__提示文__
在韓軍人軍属裁判を支援する会ニュースレター

「未来への架け橋」 NO.26 (2004.5.15発行)

なぜ浜名湖での記録がないのかと
訴える原告・李仁浩さん
(4月14日・厚生労働省)

   

生存者が生きているうちに解決を! 
二つの裁判で画期的な判決!

 この間、GUNGUN裁判を取り巻く大きな判決がありました。3月26日新潟地裁の中国人強制連行訴訟判決と、4月7日福岡地裁の小泉首相靖国参拝違憲訴訟判決です。
 新潟地裁判決では、「安全配慮義務違反」を認定し、また時効を「社会的に許容された限界を著しく逸脱する」と排除し、国と企業(リンコーコーポレーション)双方に対して損害賠償を命じた(国への賠償責任を認めた判決は初めて)画期的な判決でした。注目すべきは、昨年1月に全国で初めて裁判官立ち会いで現場検証を行い、寒さ厳しい中で被害者が海で身体を洗い、衣服は麻袋だけという当時の状況を再現して、事実認定や判決に結びつけたことです。被害者の痛みを共有し、法廷の場に正しく伝える意味において、GUNGUNが学ぶべき点は多いと思います。

__抽出記録__

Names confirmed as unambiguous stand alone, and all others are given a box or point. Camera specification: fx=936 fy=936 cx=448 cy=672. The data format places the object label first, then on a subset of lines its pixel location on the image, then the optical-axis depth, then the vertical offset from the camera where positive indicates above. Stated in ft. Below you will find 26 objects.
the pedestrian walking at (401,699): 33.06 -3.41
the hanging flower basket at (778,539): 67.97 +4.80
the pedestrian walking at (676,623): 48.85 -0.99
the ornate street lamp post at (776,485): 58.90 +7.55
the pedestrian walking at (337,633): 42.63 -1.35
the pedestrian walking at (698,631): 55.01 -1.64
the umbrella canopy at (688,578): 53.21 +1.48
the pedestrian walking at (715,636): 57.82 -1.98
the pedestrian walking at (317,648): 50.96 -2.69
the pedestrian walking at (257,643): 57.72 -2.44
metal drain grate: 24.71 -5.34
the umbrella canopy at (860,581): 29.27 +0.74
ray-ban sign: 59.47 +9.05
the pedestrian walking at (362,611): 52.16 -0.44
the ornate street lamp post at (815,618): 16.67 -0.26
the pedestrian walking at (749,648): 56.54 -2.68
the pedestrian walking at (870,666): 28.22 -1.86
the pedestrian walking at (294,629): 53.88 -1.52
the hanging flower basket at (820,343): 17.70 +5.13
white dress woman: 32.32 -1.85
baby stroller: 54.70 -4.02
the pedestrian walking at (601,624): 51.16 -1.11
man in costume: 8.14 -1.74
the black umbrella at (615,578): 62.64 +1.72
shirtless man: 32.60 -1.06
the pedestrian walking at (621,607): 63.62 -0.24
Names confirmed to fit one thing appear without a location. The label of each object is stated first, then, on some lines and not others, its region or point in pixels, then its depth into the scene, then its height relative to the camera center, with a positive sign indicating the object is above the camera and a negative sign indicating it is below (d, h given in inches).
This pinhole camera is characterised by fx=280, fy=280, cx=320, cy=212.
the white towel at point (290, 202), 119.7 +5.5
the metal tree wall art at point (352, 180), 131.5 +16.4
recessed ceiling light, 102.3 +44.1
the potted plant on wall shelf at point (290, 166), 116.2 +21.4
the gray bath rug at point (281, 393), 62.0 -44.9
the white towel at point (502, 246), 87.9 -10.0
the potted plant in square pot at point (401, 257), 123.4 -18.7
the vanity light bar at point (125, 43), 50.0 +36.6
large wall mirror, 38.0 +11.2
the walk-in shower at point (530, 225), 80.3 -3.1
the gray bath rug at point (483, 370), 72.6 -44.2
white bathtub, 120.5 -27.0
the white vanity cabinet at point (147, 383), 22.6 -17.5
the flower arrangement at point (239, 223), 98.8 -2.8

...

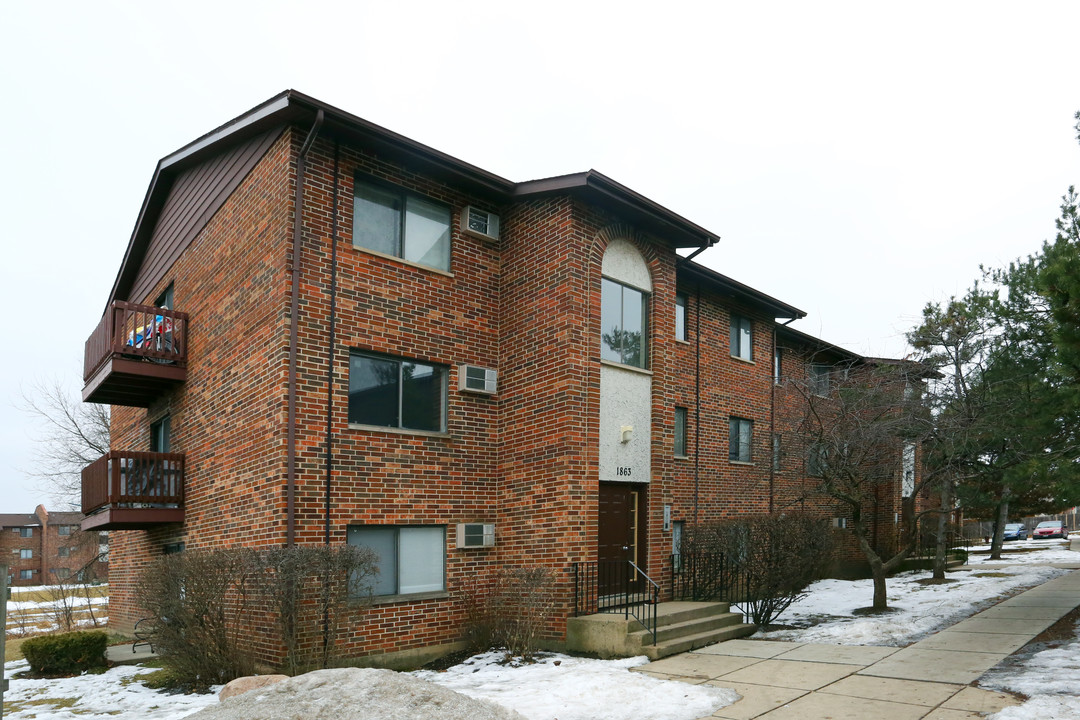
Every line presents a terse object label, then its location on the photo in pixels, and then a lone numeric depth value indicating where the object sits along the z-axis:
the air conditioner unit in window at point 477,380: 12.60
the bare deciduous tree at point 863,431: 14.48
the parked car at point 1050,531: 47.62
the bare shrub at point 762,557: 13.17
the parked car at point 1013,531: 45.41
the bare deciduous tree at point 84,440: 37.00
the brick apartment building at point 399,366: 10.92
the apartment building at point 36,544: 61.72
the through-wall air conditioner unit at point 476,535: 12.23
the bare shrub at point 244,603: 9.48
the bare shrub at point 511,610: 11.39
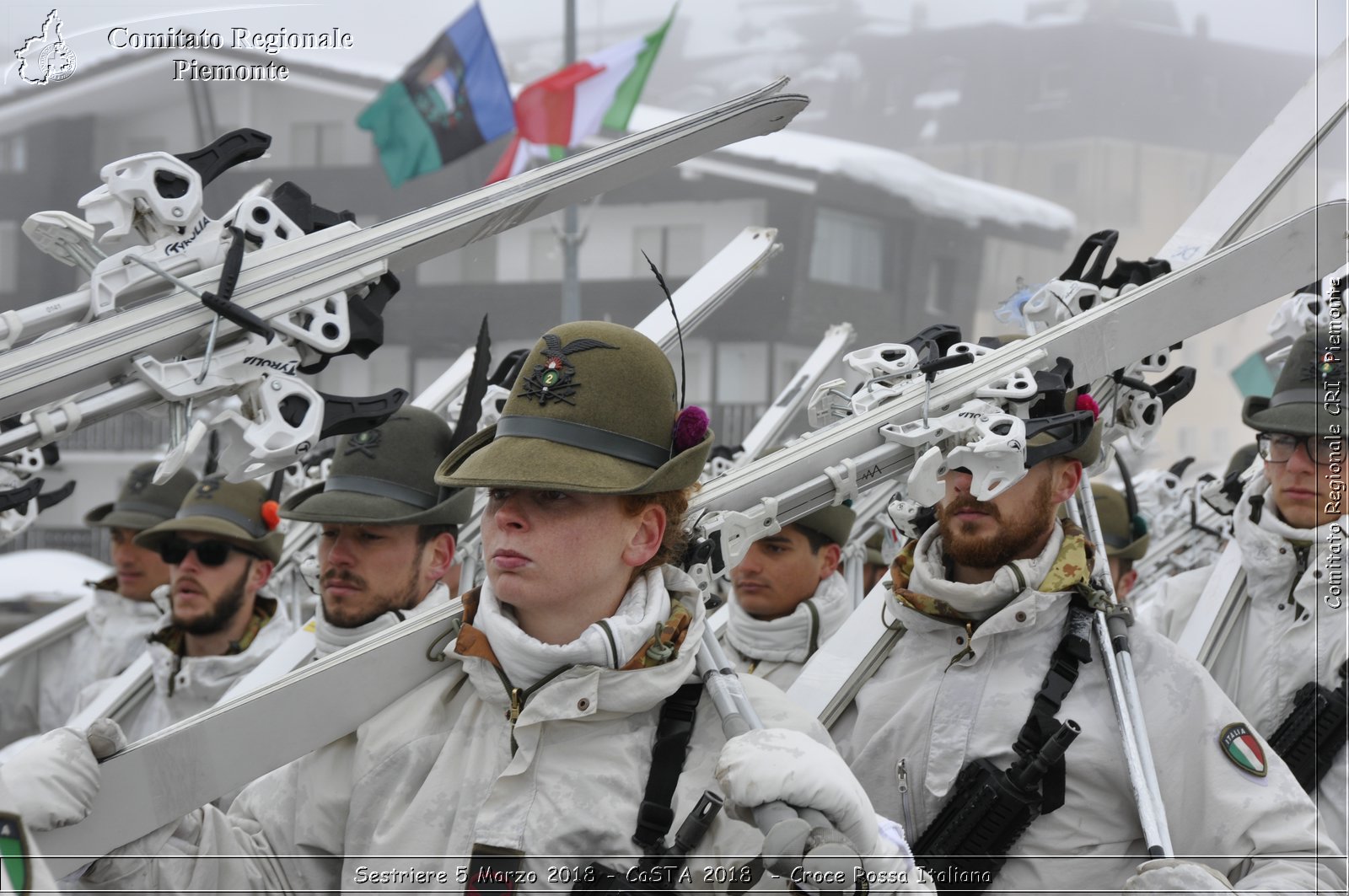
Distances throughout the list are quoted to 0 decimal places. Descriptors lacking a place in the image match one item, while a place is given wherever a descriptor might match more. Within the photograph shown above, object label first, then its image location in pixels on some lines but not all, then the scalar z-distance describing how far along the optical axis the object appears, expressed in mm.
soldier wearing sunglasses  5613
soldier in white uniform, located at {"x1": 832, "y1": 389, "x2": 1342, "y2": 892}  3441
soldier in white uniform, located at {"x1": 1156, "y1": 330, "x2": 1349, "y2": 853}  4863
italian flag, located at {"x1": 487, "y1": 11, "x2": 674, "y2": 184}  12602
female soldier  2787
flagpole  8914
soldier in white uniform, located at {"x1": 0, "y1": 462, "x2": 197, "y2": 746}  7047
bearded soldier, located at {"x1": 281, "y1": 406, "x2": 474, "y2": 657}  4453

__作業内容__
ニュースレターの本文から、「生存者が生きているうちに解決を!」で始まり「学ぶべき点は多いと思います。」で終わる部分を、終わりの語句も含めて一字も変えずに書き写してください。

__記述回答__
生存者が生きているうちに解決を! 
二つの裁判で画期的な判決!

 この間、GUNGUN裁判を取り巻く大きな判決がありました。3月26日新潟地裁の中国人強制連行訴訟判決と、4月7日福岡地裁の小泉首相靖国参拝違憲訴訟判決です。
 新潟地裁判決では、「安全配慮義務違反」を認定し、また時効を「社会的に許容された限界を著しく逸脱する」と排除し、国と企業(リンコーコーポレーション)双方に対して損害賠償を命じた(国への賠償責任を認めた判決は初めて)画期的な判決でした。注目すべきは、昨年1月に全国で初めて裁判官立ち会いで現場検証を行い、寒さ厳しい中で被害者が海で身体を洗い、衣服は麻袋だけという当時の状況を再現して、事実認定や判決に結びつけたことです。被害者の痛みを共有し、法廷の場に正しく伝える意味において、GUNGUNが学ぶべき点は多いと思います。